Madeline Juno: Ja, ich habe das Gefühl, je mehr ich mit anderen Menschen über diesen Song spreche, desto mehr erfahre ich, dass das auch in zwanzig Jahren nicht anders sein wird. Du machst ja immer jede Lebensphase zum ersten Mal durch und da ist es egal, ob du Mitte 20 oder Mitte 30 bist. Du hast jede Lebensphase zum ersten Mal und es kommen immer Sachen auf dich zu, die du noch nie erlebt hast. Und das dann zu navigieren, ist auch vielleicht in 30 Jahren noch schwierig. Was auch immer dann in 30 Jahren los ist. Wer weiß.

minutenmusik: Wir haben vergangenes Mal auch über Frauen in der Musikindustrie gesprochen. Fühlst du dich in der Industrie wahrgenommen?
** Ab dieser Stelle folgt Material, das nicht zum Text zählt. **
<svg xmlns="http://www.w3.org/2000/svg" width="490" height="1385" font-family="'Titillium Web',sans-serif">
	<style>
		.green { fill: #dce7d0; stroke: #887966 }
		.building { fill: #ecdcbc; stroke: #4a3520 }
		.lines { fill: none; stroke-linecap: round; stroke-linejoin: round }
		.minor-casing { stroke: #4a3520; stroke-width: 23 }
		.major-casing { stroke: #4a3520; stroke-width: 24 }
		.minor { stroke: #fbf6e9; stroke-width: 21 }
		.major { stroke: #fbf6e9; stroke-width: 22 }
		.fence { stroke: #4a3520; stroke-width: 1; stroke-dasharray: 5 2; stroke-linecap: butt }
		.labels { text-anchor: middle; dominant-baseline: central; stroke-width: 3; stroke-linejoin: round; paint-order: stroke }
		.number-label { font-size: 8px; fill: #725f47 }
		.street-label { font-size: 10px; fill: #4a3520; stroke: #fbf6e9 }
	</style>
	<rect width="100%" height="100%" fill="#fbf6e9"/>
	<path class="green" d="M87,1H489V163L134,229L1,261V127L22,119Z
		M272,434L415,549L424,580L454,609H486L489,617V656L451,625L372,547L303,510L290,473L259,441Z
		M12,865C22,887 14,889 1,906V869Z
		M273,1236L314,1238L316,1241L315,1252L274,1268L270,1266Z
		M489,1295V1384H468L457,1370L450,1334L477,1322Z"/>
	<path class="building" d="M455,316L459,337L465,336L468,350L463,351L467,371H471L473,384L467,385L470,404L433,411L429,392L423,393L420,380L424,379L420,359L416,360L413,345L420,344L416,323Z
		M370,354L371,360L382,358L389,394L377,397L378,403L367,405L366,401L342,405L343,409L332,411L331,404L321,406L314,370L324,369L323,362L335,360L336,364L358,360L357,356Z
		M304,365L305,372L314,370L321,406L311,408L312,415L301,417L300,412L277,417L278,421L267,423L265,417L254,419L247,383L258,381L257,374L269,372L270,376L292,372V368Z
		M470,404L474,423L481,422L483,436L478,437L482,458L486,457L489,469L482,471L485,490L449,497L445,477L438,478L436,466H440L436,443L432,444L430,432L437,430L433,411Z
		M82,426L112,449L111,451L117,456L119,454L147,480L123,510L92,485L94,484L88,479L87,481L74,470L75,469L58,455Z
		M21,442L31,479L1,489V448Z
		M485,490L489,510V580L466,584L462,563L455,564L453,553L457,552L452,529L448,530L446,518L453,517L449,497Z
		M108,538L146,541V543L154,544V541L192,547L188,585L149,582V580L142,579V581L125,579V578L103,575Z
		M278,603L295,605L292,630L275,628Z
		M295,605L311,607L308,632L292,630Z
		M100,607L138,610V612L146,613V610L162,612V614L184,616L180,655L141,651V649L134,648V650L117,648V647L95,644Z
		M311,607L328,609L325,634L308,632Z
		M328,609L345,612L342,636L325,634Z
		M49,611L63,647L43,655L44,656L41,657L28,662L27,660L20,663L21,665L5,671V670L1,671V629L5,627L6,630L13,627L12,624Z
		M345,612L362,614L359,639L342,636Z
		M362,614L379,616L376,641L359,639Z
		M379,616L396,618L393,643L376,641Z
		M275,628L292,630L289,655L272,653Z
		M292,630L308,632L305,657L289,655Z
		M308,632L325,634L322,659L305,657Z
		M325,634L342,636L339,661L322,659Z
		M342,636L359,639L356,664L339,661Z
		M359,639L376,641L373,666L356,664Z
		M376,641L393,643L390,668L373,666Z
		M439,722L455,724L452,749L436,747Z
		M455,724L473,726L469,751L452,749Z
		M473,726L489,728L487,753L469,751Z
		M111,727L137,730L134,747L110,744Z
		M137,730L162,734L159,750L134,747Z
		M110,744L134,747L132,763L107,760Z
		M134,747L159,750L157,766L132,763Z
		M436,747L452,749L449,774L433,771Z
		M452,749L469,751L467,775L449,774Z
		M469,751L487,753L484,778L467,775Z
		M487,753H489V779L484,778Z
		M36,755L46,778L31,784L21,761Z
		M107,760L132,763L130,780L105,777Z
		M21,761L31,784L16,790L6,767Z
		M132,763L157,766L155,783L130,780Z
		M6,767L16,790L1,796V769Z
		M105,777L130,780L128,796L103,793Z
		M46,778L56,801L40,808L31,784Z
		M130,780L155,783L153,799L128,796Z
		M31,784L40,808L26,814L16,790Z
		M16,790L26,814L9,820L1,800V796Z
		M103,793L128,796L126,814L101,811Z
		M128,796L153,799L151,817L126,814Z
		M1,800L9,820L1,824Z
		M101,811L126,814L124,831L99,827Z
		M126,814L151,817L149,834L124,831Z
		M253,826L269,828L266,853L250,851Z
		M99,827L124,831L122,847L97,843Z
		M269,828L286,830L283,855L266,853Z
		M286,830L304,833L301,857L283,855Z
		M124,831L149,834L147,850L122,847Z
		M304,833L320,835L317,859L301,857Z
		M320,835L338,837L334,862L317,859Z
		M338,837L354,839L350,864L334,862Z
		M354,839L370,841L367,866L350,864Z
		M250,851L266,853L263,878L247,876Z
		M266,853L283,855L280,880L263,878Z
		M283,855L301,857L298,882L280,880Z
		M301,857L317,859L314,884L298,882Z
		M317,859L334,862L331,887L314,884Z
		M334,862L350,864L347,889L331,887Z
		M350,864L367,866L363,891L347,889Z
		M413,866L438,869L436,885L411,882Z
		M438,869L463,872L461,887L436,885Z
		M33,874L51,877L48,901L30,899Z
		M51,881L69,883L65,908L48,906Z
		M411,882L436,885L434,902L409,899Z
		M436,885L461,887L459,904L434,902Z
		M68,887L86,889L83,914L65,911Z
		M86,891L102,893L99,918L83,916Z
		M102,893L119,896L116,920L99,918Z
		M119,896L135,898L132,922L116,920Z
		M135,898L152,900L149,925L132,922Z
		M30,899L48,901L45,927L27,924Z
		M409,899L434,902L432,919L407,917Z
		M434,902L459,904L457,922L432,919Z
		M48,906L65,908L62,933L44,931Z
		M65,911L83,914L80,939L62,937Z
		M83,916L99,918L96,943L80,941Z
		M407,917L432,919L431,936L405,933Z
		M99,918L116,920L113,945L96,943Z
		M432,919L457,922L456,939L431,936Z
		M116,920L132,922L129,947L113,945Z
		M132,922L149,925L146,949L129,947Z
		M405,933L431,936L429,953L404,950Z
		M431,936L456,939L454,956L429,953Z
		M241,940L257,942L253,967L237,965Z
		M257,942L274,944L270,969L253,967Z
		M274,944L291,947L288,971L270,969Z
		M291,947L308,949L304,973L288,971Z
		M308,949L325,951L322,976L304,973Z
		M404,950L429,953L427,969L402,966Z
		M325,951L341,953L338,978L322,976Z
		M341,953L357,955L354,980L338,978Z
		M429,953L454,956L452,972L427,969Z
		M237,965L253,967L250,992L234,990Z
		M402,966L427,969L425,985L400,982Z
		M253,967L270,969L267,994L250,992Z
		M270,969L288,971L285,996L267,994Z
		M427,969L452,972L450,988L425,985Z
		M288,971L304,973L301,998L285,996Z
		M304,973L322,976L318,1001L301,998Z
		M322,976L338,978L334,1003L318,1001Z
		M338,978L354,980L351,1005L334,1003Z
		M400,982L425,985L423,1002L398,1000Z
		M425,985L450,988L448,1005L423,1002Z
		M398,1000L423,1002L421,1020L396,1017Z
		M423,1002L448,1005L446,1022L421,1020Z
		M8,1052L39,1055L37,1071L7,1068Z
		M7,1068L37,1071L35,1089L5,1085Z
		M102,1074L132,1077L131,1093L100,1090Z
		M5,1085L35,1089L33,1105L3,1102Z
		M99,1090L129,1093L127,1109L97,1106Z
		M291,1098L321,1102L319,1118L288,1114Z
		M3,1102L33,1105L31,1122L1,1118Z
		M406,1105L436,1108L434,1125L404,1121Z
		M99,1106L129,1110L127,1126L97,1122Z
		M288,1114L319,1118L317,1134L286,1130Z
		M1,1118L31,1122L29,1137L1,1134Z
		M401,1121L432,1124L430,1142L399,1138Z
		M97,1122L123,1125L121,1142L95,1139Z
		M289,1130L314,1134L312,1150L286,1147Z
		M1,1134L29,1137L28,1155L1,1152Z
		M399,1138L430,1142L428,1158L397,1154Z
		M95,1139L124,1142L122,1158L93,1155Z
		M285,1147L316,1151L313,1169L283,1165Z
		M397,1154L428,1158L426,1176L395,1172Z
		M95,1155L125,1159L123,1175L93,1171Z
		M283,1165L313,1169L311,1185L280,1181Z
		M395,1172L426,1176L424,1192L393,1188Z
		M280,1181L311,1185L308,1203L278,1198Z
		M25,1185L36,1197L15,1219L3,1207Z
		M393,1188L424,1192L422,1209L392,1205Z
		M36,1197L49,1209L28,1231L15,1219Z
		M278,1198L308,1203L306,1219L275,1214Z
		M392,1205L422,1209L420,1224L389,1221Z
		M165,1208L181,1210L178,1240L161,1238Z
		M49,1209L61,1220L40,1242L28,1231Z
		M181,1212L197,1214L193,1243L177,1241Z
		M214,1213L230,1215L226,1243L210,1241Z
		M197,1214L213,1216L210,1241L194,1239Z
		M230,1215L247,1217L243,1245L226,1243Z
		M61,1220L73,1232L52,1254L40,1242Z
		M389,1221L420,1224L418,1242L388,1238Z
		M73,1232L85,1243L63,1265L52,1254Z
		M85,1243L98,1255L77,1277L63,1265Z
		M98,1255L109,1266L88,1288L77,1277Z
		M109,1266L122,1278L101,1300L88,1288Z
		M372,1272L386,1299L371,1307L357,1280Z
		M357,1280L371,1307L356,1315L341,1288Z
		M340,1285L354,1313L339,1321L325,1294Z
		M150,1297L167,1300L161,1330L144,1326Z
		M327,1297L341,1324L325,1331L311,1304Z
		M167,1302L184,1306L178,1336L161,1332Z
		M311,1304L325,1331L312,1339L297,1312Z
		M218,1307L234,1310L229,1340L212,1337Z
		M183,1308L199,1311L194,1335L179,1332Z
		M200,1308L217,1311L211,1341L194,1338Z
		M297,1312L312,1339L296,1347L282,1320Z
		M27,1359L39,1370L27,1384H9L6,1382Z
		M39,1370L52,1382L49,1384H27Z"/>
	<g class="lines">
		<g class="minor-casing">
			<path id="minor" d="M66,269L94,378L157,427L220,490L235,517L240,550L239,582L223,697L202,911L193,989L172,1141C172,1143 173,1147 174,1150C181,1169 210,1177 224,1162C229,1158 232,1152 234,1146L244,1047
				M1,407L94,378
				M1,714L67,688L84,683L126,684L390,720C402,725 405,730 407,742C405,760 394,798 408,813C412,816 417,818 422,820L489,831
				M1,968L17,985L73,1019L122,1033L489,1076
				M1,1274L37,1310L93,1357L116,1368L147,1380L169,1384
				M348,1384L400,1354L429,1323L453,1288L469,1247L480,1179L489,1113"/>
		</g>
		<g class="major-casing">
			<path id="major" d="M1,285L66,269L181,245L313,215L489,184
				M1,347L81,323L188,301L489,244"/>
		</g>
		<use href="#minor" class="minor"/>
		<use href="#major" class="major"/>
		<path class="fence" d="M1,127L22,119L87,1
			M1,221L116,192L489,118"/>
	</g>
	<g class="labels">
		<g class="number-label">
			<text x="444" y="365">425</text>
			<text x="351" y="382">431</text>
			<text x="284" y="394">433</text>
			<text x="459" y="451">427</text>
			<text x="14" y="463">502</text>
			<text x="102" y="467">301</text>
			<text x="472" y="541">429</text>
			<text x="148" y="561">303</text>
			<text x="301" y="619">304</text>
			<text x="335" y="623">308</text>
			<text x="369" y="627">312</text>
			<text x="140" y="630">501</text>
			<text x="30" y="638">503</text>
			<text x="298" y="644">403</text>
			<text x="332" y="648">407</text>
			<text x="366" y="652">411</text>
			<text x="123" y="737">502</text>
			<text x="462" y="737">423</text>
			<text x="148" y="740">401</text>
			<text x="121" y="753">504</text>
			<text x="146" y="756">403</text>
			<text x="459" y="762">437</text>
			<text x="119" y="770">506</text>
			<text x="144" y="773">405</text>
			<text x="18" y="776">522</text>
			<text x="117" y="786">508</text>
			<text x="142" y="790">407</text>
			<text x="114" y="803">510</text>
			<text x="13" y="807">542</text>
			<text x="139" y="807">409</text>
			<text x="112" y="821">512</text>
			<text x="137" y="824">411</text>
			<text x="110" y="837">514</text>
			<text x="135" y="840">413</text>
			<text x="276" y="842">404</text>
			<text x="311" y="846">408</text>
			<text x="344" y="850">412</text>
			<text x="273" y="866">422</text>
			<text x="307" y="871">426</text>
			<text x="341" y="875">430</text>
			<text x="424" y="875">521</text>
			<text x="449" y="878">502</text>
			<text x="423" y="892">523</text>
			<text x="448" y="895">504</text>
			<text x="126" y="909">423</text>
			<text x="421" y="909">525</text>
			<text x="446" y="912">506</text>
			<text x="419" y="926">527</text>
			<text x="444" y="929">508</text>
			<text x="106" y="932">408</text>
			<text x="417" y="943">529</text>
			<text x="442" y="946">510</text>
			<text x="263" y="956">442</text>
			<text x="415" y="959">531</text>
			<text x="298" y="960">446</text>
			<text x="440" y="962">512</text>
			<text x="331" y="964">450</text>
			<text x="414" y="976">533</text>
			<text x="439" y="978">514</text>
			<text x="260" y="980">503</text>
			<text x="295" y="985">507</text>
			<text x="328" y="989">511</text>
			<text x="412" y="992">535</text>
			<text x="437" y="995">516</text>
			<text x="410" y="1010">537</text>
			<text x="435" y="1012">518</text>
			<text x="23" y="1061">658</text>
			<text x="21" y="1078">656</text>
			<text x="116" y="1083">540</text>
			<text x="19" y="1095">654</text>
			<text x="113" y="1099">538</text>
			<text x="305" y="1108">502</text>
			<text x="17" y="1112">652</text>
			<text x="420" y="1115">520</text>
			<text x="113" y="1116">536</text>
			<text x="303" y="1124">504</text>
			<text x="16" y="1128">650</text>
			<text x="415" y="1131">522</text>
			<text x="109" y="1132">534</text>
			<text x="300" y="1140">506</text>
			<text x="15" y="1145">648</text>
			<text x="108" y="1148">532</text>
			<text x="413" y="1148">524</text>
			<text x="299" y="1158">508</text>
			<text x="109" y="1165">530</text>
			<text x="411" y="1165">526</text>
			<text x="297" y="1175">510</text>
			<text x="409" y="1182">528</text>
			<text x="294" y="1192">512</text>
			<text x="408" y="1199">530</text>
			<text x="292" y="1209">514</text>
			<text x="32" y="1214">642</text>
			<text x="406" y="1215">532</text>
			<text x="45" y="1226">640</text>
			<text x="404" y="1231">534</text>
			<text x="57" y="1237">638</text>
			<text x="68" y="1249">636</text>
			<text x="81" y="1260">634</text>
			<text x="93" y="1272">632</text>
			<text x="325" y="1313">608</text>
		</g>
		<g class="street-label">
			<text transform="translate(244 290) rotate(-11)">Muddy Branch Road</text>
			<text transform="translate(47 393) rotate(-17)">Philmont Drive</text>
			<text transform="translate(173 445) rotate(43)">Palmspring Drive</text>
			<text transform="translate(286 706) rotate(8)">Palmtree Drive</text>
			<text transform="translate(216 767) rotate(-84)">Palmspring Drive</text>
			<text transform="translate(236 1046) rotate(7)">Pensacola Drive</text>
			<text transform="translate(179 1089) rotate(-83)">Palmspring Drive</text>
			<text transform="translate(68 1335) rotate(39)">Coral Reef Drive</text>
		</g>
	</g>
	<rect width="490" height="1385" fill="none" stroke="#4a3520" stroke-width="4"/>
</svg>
Madeline Juno: Ja und ich bin echt dankbar dafür. Es gibt natürlich Situationen, die mich wütend machen – ich glaube, da ist es sehr einfach, bitter zu werden. Viele viele Dinge in der Unterhaltungsbranche und in der Musikindustrie sind unfair und werden von Leuten entschieden, die keine Ahnung haben. Die wollen dich auch nicht hören. Selbst, wenn Frauen sich zusammenschließen würden, dann würde schnell gesagt werden, wir stellen uns jetzt gegen die Männer oder wollen jemand anderem was wegnehmen. Dabei wollen wir nur gesehen werden. Ich bin wahnsinnig dankbar, dass ich eine Community habe, die mich sieht und mich hört. Mir geht es gut, ich kann auf Tour gehen, ich kann meine Leute fair bezahlen und schaffe ein Umfeld, das positiv und gesund ist. Eben weil ich genug Leute habe, die kommen. Ich bin normalerweise nicht im Fernsehen präsent oder laufe im Radio und trotzdem sind die Leute da. Und für mich persönlich reicht das. Ich habe für mich erkannt, dass es nichts bringt, irgendwas erzwingen zu wollen. Das passiert eh nicht. Manche Türen öffnen sich einfach nicht. Und da ist es eher gesünder, einfach zu schauen, welche Türen schon offen sind und da gehe ich dann durch.